Claim for loss of profit and stock following supply interruption (D/98/93)

Case number: D/98/93
Date of Decision: 14 January 1999
Decision accepted by the customer: Yes

A business customer contacted EIOV, as he was dissatisfied with his electricity company's response to his claim for loss of stock and loss of profit following unplanned electricity supply interruptions. Specifically, the customer stated that he operated two ice-cream shops in a shopping centre. He calculated his losses (for both shops) at $640 for loss of stock and $900 for loss of profit.

The customer had written to his electricity company, claiming $1,540 to cover both loss of stock and loss of profit. The electricity company acknowledged that unplanned supply interruptions had affected the shopping centre, and advised that they had been caused by a fuse exploding in an indoor substation. The company denied liability for the event, however, on the basis of customer service, it offered the customer $640 to cover loss of stock. The company advised the customer that it did not reimburse for consequential loss resulting from power interruptions, including loss of profits. The customer rejected this offer, and continued to seek $1,540.
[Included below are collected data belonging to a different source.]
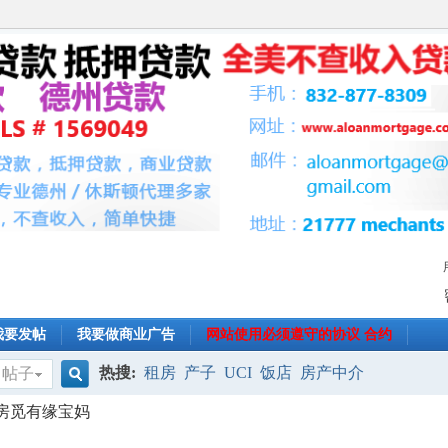
我要发帖
我要做商业广告
网站使用必须遵守的协议 合约
热搜:
租房
产子
UCI
饭店
房产中介
帖子
搜
套房觅有缘宝妈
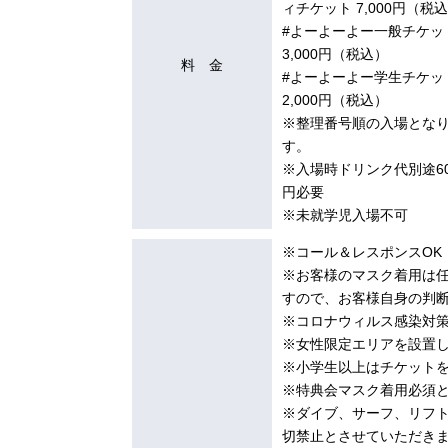
ィチケット 7,000円（税
#よーよーよー一般チケッ
3,000円（税込）
料 金
#よーよーよー学生チケッ
2,000円（税込）
※整理番号順の入場とな
す。
※入場時ドリンク代別途60
円必要
※未就学児入場不可
※コール＆レスポンスOK
※お客様のマスク着用は
すので、お客様自身の判
※コロナウィルス感染対
※女性限定エリアを設置
※小学生以上はチケット
※特典会マスク着用必須
※ダイブ、サーフ、リフ
切禁止とさせていただき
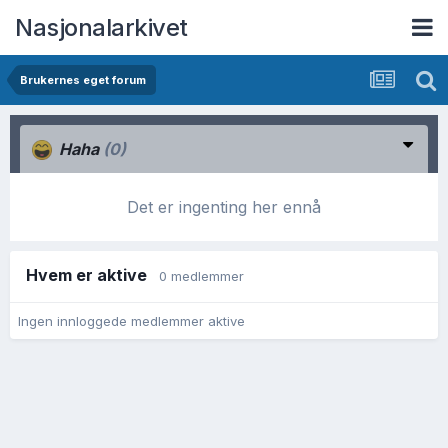
Nasjonalarkivet
Brukernes eget forum
Haha
(0)
Det er ingenting her ennå
Hvem er aktive
0 medlemmer
Ingen innloggede medlemmer aktive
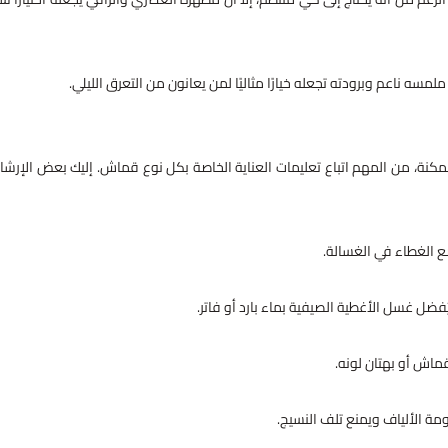
لمسه ناعم وبرودته تجعله خيارًا مثاليًا لمن يعانون من التعرق الليلي.
نة، من المهم اتباع تعليمات العناية الخاصة بكل نوع قماش. إليك بعض الإرشا
ع الغطاء في الغسالة.
ضل غسل الأغطية الصيفية بماء بارد أو فاتر.
قماش أو بهتان لونه.
ة الألياف ويمنع تلف النسيج.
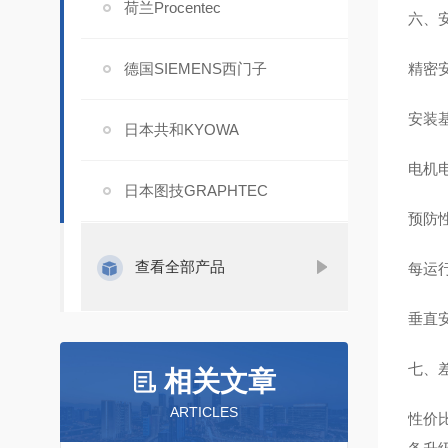
荷兰Procentec
六、
德国SIEMENS西门子
精密
安装
日本共和KYOWA
电机
日本图技GRAPHTEC
预防
查看全部产品
每运行
垂直安
七、
相关文章
ARTICLES
性价比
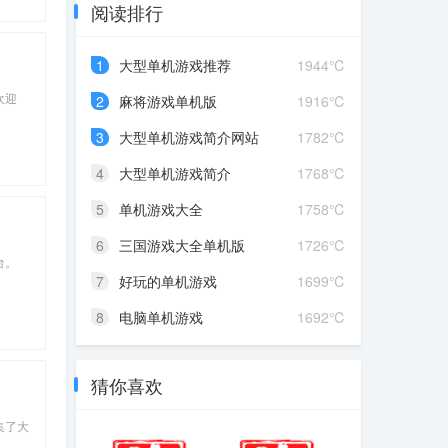
阅读排行
1
大型单机游戏推荐
1944℃
欢迎
2
麻将游戏单机版
1916℃
3
大型单机游戏简介网站
1782℃
4
大型单机游戏简介
1768℃
5
单机游戏大全
1758℃
6
三国游戏大全单机版
1726℃
台。
7
好玩的单机游戏
1699℃
8
电脑单机游戏
1692℃
猜你喜欢
集了大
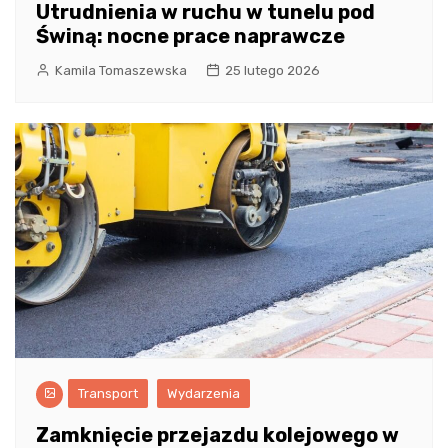
Utrudnienia w ruchu w tunelu pod
Świną: nocne prace naprawcze
Kamila Tomaszewska
25 lutego 2026
Transport
Wydarzenia
Zamknięcie przejazdu kolejowego w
The customer was also dissatisfied with the manner in which the company had handled his claim. He stated that he phoned repeatedly, seeking a reconsideration of his claim. It took approximately four months for the company to advise the customer that it would not alter its original offer.

As part of its investigation, EIOV requested details from the company of the nature and cause of the supply interruptions. Suggestions for resolution were sought. In its response, the company provided EIOV with a copy of its internal report into the incident. This report stated that it was likely that the substation fuse had exploded as a result of a combination of a high load and high ambient temperatures, leading to an overloading of the fuse.
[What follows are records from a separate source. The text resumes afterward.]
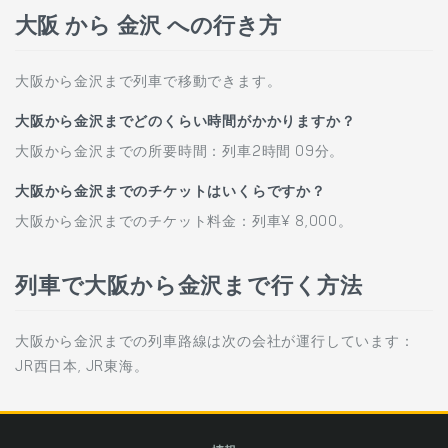
大阪 から 金沢 への行き方
大阪から金沢まで列車で移動できます。
大阪から金沢までどのくらい時間がかかりますか？
大阪から金沢までの所要時間：列車2時間 09分。
大阪から金沢までのチケットはいくらですか？
大阪から金沢までのチケット料金：列車¥ 8,000。
列車で大阪から金沢まで行く方法
大阪から金沢までの列車路線は次の会社が運行しています：
JR西日本, JR東海。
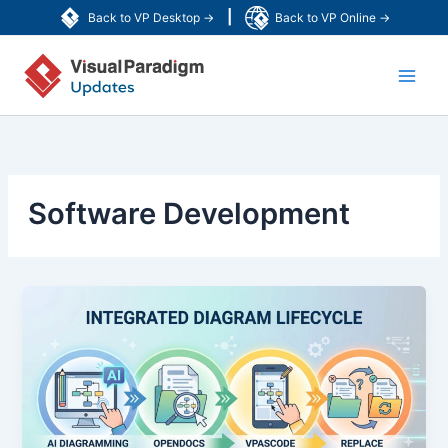
跳
|
Back to VP Desktop →
Back to VP Online →
至
Main
主
要
Men
內
容
Software Development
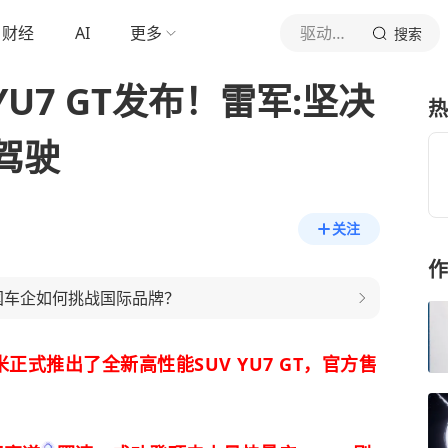
财经
AI
更多
驱动之家
搜索
U7 GT发布！雷军:坚决
热
驾驶
关注
作
中国车企如何挑战国际品牌？
米正式推出了全新高性能SUV YU7 GT，官方售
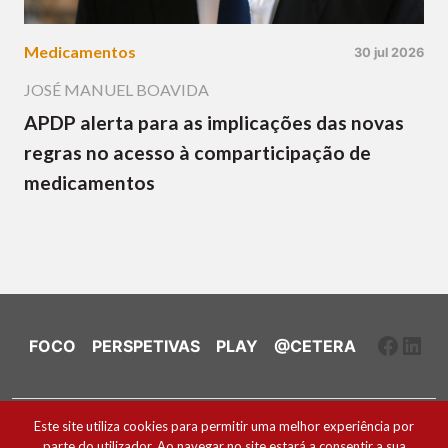
Medicamentos
30 jul 2026
JOSÉ MANUEL BOAVIDA
APDP alerta para as implicações das novas
regras no acesso à comparticipação de
medicamentos
Faceb
Link
FOCO
PERSPETIVAS
PLAY
@CETERA
Ficha Técnica e Estatuto Editorial
Este site utiliza cookies para permitir uma melhor experiência por
parte do utilizador. Ao navegar no site estará a consentir a sua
EIOV sought independent technical advice about the case. EIOV's technician advised that, as part of a maintenance regime, the company arguably should have detected that the transformer was running close to capacity on hot days, and accordingly should have taken corrective action prior to the incident.
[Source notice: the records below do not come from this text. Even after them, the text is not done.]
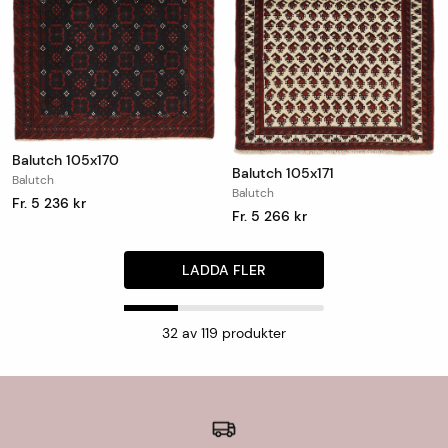
Balutch 105x170
Balutch 105x171
Balutch
Balutch
Fr. 5 236 kr
Fr. 5 266 kr
LADDA FLER
32
av
119
produkter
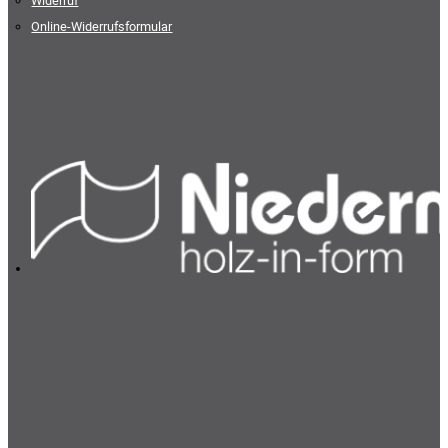
Widerruf
Online-Widerrufsformular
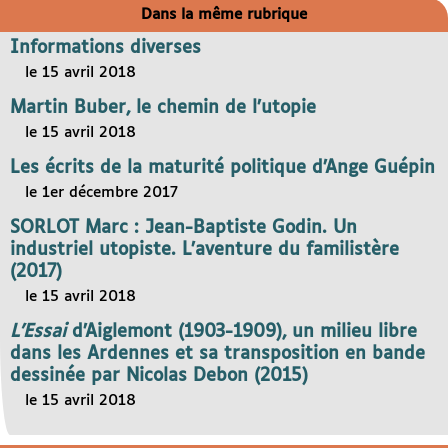
Dans la même rubrique
Informations diverses
le 15 avril 2018
Martin Buber, le chemin de l’utopie
le 15 avril 2018
Les écrits de la maturité politique d’Ange Guépin
le 1er décembre 2017
SORLOT Marc : Jean-Baptiste Godin. Un
industriel utopiste. L’aventure du familistère
(2017)
le 15 avril 2018
L’Essai
d’Aiglemont (1903-1909), un milieu libre
dans les Ardennes et sa transposition en bande
dessinée par Nicolas Debon (2015)
le 15 avril 2018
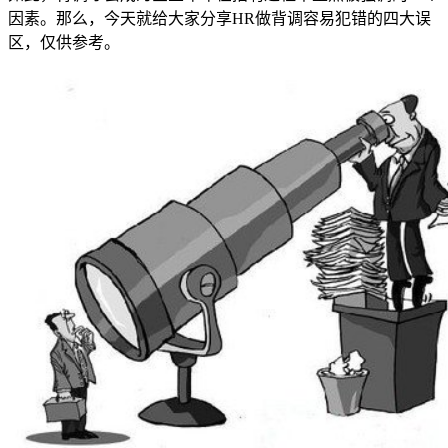
因素。那么，今天就给大家分享HR做背调容易犯错的四大误
区，仅供参考。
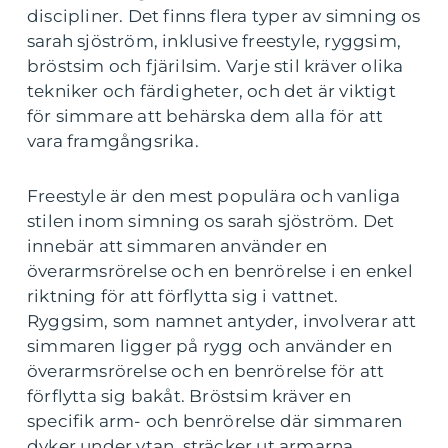
discipliner. Det finns flera typer av simning os
sarah sjöström, inklusive freestyle, ryggsim,
bröstsim och fjärilsim. Varje stil kräver olika
tekniker och färdigheter, och det är viktigt
för simmare att behärska dem alla för att
vara framgångsrika.
Freestyle är den mest populära och vanliga
stilen inom simning os sarah sjöström. Det
innebär att simmaren använder en
överarmsrörelse och en benrörelse i en enkel
riktning för att förflytta sig i vattnet.
Ryggsim, som namnet antyder, involverar att
simmaren ligger på rygg och använder en
överarmsrörelse och en benrörelse för att
förflytta sig bakåt. Bröstsim kräver en
specifik arm- och benrörelse där simmaren
dyker under ytan, sträcker ut armarna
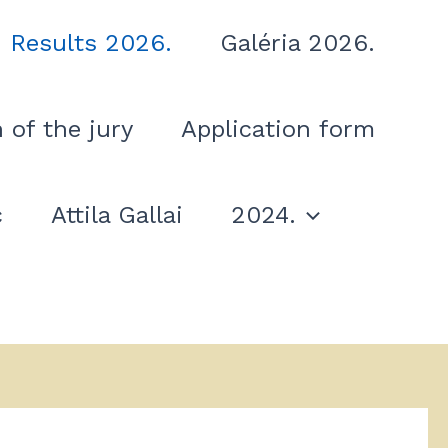
 Results 2026.
Galéria 2026.
 of the jury
Application form
c
Attila Gallai
2024.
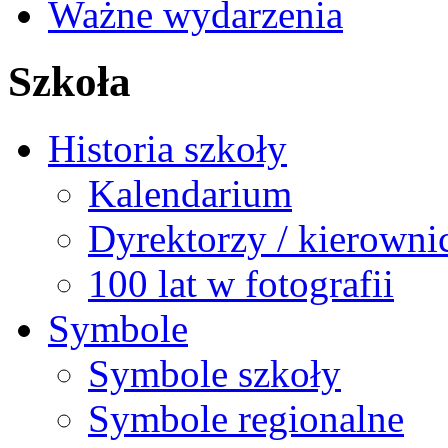
Ważne wydarzenia
Szkoła
Historia szkoły
Kalendarium
Dyrektorzy / kierowni
100 lat w fotografii
Symbole
Symbole szkoły
Symbole regionalne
EIOV also obtained legal advice regarding the case, and in particular regarding the substantiation of the customer's claim. EIOV's legal advice was that, on the basis of the information provided, the loss of profit for the two shops was $584.74 (and not $900 as sought by the customer).

During EIOV's investigation, the company increased its offer to the customer, however, the customer remained dissatisfied. The case proceeded to a Binding Decision.

In her Binding Decision, the Ombudsman took into account a number of factors, including the evidence provided by both parties, and EIOV's independent technical and legal advice. The Ombudsman also considered good industry practice and relevant law, codes and regulations.

The Ombudsman took the view that, taking into account EIOV's technical advice, the company could have prevented the power interruptions if it had adequately monitored the load prior to the event. The Ombudsman considered it fair and reasonable in all the circumstances that the company should pay the customer an amount equal to the loss of stock and loss of profit that had been substantiated.

Accordingly, the Ombudsman directed that the company pay the customer the sum of $1,224.74 (being $640 for loss of stock and $584.74 for loss of profit). Additionally, the Ombudsman directed that the company proceed with its installation of load monitoring equipment at the shopping centre, so as to improve the reliability of supply.